### Work item A
Return the passage of the benaphore forum thread between "void benaphore::wait() noexcept" and "memory_order_relaxed ) )", inclusive, reproducing it character for character.
### Work item B
Supply the next part of the forum thread on the futex-based benaphore, picking up immediately after its final line.

### Document text
********************

• A simple futex'd benaphore

    From Bonita Montero@3:633/10 to All on Fri Mar 27 15:17:36 2026
    // Header:

    #pragma once
    #include <atomic>

    struct benaphore
    {
    benaphore() noexcept = default;
    benaphore( const benaphore & ) = delete;
    void operator =( const benaphore & ) = delete;
    void lock() noexcept;
    void unlock() noexcept;
    private:
    std::atomic_uint32_t m_lockCnt = 0;
    std::atomic_bool m_WakeUp;
    void wait() noexcept;
    void wakeUp() noexcept;
    };

    inline void benaphore::lock() noexcept
    {
    if( m_lockCnt.fetch_add( 1, std::memory_order_acquire ) ) [[unlikely]]
    wait();
    }

    inline void benaphore::unlock() noexcept
    {
    if( m_lockCnt.fetch_sub( 1, std::memory_order_release ) > 1 ) [[unlikely]]
    wakeUp();
    }

    // Cpp:

    #include "benaphore.hpp"

    void benaphore::wait() noexcept
    {
    using namespace std;
    bool ref = m_WakeUp.load( memory_order_relaxed );
    for( ; ; )
    if( ref )
    if( m_WakeUp.compare_exchange_strong( ref, false, memory_order_acquire, memory_order_relaxed ) )
    return;
    else;
    else
    {
    m_WakeUp.wait( false, memory_order_relaxed );
    ref = true;
    }
    }

    void benaphore::wakeUp() noexcept
    {
    m_WakeUp.store( true, std::memory_order_release );
    m_WakeUp.notify_one();
    }

    --- PyGate Linux v1.5.13
    * Origin: Dragon's Lair, PyGate NNTP<>Fido Gate (3:633/10)
  • From Bonita Montero@3:633/10 to All on Mon Apr 6 19:24:35 2026
    Here's the final benapohre - with an templated option for recursive
    access.

    #pragma once
    #include <atomic>
    #include <semaphore>
    #include <chrono>
    #include <cassert>
    #include "thread_id.hpp"

    #if defined(__clang__)
    #pragma clang diagnostic push
    #pragma clang diagnostic ignored "-Wdangling-else"
    #endif

    template<bool Recursive = false>
    struct benaphore
    {
    benaphore() noexcept = default;
    benaphore( const benaphore & ) = delete;
    void operator =( const benaphore & ) = delete;
    void lock() noexcept;
    void unlock() noexcept;
    private:
    struct non_recursive
    {
    std::atomic_uint32_t lockCnt = 0;
    };
    struct recursive : non_recursive
    {
    std::atomic<thread_id> threadId = thread_id();
    unsigned recCount = 0;
    };
    using counter = std::conditional_t<Recursive, recursive, non_recursive>;
    counter m_counter;
    std::atomic_bool m_wakeUp = false;
    };

    template<bool Recursive>
    void benaphore<Recursive>::lock() noexcept
    {
    using namespace std;
    if constexpr( Recursive )
    if( m_counter.threadId.load( memory_order_relaxed ) == thread_self() )

********************

### Provided data
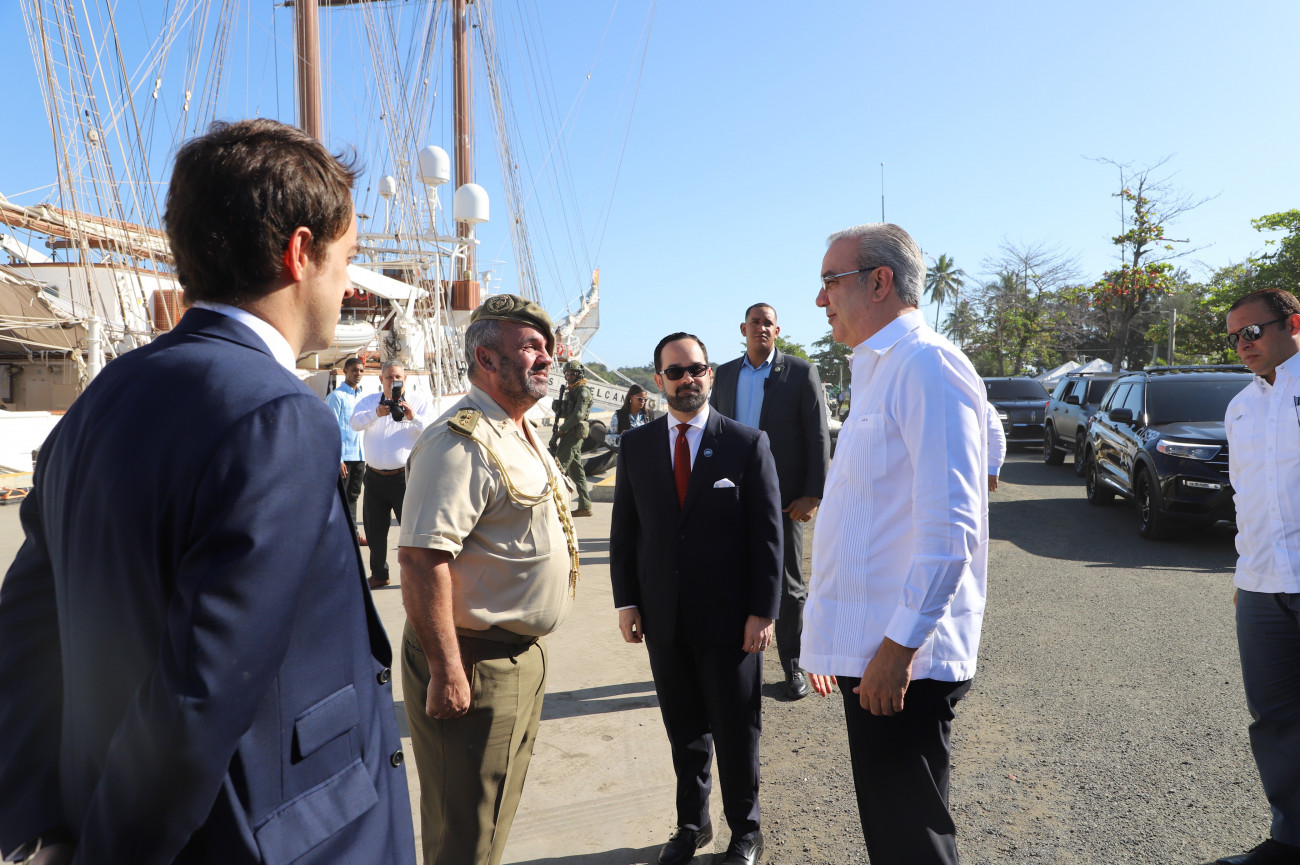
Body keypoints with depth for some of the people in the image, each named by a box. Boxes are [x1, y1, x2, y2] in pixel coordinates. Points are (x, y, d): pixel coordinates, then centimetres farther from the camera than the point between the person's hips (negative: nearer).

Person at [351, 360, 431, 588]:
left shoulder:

********************

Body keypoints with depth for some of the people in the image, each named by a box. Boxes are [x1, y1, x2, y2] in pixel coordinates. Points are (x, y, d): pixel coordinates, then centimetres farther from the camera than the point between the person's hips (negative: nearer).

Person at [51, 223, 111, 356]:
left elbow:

********************

### Written response A
void benaphore::wait() noexcept
    {
    using namespace std;
    bool ref = m_WakeUp.load( memory_order_relaxed );
    for( ; ; )
    if( ref )
    if( m_WakeUp.compare_exchange_strong( ref, false, memory_order_acquire, memory_order_relaxed ) )

### Written response B
    {
    ++m_counter.recCount;
    return;
    }
    if( m_counter.lockCnt.fetch_add( 1, memory_order_acquire ) > 0 ) [[unlikely]]
    for( bool ref; !m_wakeUp.compare_exchange_strong( ref = true, false,
    memory_order_acquire, memory_order_relaxed ); )
    m_wakeUp.wait( false, memory_order_relaxed );
    if constexpr( Recursive )
    {
    m_counter.threadId.store( thread_self(), memory_order_relaxed );
    m_counter.recCount = 0;
    }
    }

    template<bool Recursive>
    void benaphore<Recursive>::unlock() noexcept
    {
    using namespace std;
    if constexpr( Recursive )
    {
    if( m_counter.threadId.load( memory_order_relaxed ) == thread_self()
    && m_counter.recCount )
    {
    --m_counter.recCount;
    return;
    }
    m_counter.threadId.store( thread_id() );
    m_counter.recCount = 0;
    }
    if( m_counter.lockCnt.fetch_sub( 1, memory_order_release ) > 1 ) [[unlikely]]
    {
    m_wakeUp.store( true, memory_order_release );
    m_wakeUp.notify_one();
    }
    }

    #if defined(TPL_TEST_INSTANTIATE)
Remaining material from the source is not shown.